Labor Party chief Isaac Herzog (L) and Hatnua chair Tzipi Livni announce their political alliance in Tel Aviv .
(photo credit: REUTERS)
The new Center-Left list formed by Labor leader Isaac Herzog and Hatnua head Tzipi Livni could defeat Prime Minister Benjamin Netanyahu's Likud by four seats, a Panels Research poll taken Wednesday night for The Jerusalem Post and its Hebrew sister paper Ma'ariv Sof Hashavua found.
The poll found that if elections were held now, the Center-Left list would win 24 seats, Likud 20, Bayit Yehudi 17, Yisrael Beytenu 10, Kulanu 10, Yesh Atid nine, United Torah Judaism eight, Shas six, Meretz six, Hadash five and the United Arab List that will include Balad five.
With such results, Herzog would not be able to form a coalition of the necessary 61 MKs, unless he could get either Yisrael Beytenu and Meretz or Yesh Atid and haredi (ultra-Orthodox) parties to coexist. By contrast, Netanyahu could easily form a stable coalition of 71 MKs from the Right, haredi parties and Kulanu or try to build a wider national unity government with the Center-Left list.
When the poll asked what would happen if Kadima leader Shaul Mofaz, economist Manuel Trajtenberg and Yesh Atid leader Yair Lapid joined the Center-Left list, it skyrocketed to 35 seats. But the additions would not make it easier for Herzog to form a government.
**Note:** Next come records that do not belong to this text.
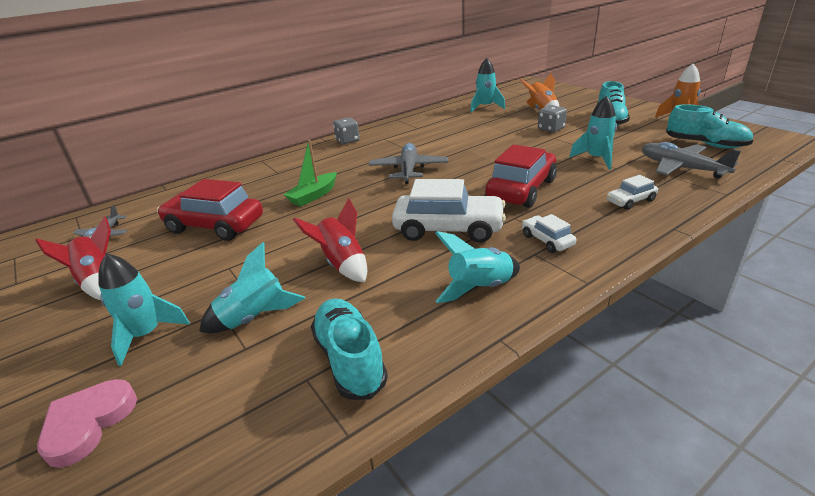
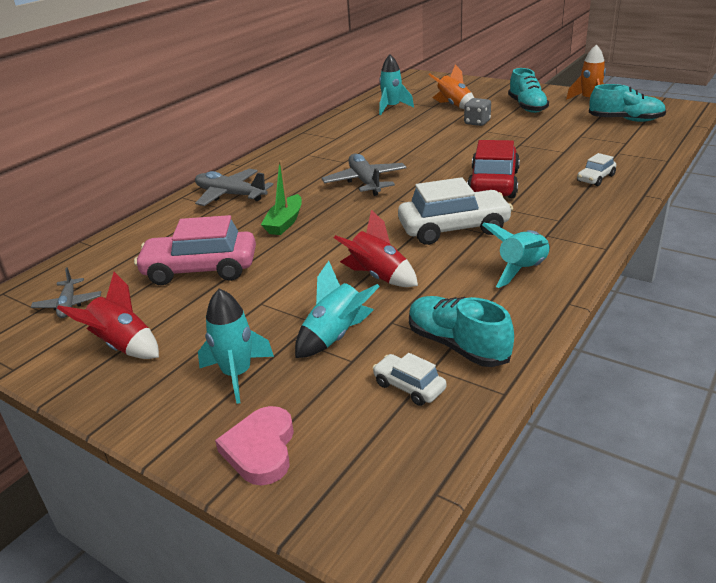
camera: 20 degrees left, 0 degrees up
red car [157,179,263,241] -> pink car [134,215,256,285]
grey dice [333,117,360,144] -> none
white car [522,214,576,253] -> white car moved to [372,353,446,406]
turquoise rocket [569,96,617,170] -> none
grey plane [642,142,741,178] -> grey plane moved to [195,169,273,206]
Lapid reacted for the first time to Livni's decision to join Labor and not Yesh Atid at Thursday's Post Diplomatic Conference in Jerusalem. He criticized the Right and the Left and painted himself as a centrist in between the two extremes.
"The agreement between Labor and Hatnua clarified the political situation in Israel," he said later Thursday. "There are now clear choices - On the left there is Labor and Meretz. On the right there is Likud and Bayit Yehudi, who are becoming more and more radical. Then there is the center. The coming elections won't be between left and right. The coming elections will be between right and center. Most of the citizens of Israel are in the center."
Speaking to hundreds of diplomats and reporters at the conference, Lapid issued his harshest criticism yet of Netanyahu's diplomatic and security policies.
"I don't think anyone could outline where the prime minister thinks we should go from here," he said. "Not even he can describe his own plan, because what I have learned from sitting next to him in the security cabinet is that he has no plan."
Lapid said that by contrast he has a plan that involves reaching out to the Arab League and moderate Arab states like Egypt and Jordan that could help the Palestinian leadership make concessions at the negotiating table without fear more radical Muslims.
"Immediately after the election, I will suggest to [Egyptian] president Sisi that the new prime minister of Israel come to Sharm El Sheik to the Arab League and announce the beginning of regional dialogue to find a solution to the Israeli-Palestinian conflict," he said.
Lapid said separating from the Palestinians via the two-state solution would jump start the economy and cause a large rise in Israel's gross domestic product.
"Another round of bilateral talks won't be different from the previous ones," he said. "What we have to change is not what we talk about but who we are talking with. We need regional dialogue. Without it, the Palestinians will never agree to a deal."
Likud deputy minister Ofir Akunis responded to the speech, saying that Lapid should be more modest when lecturing about security, considering his only security experience consisted of cutting the defense budget and reading speeches about security from teleprompters.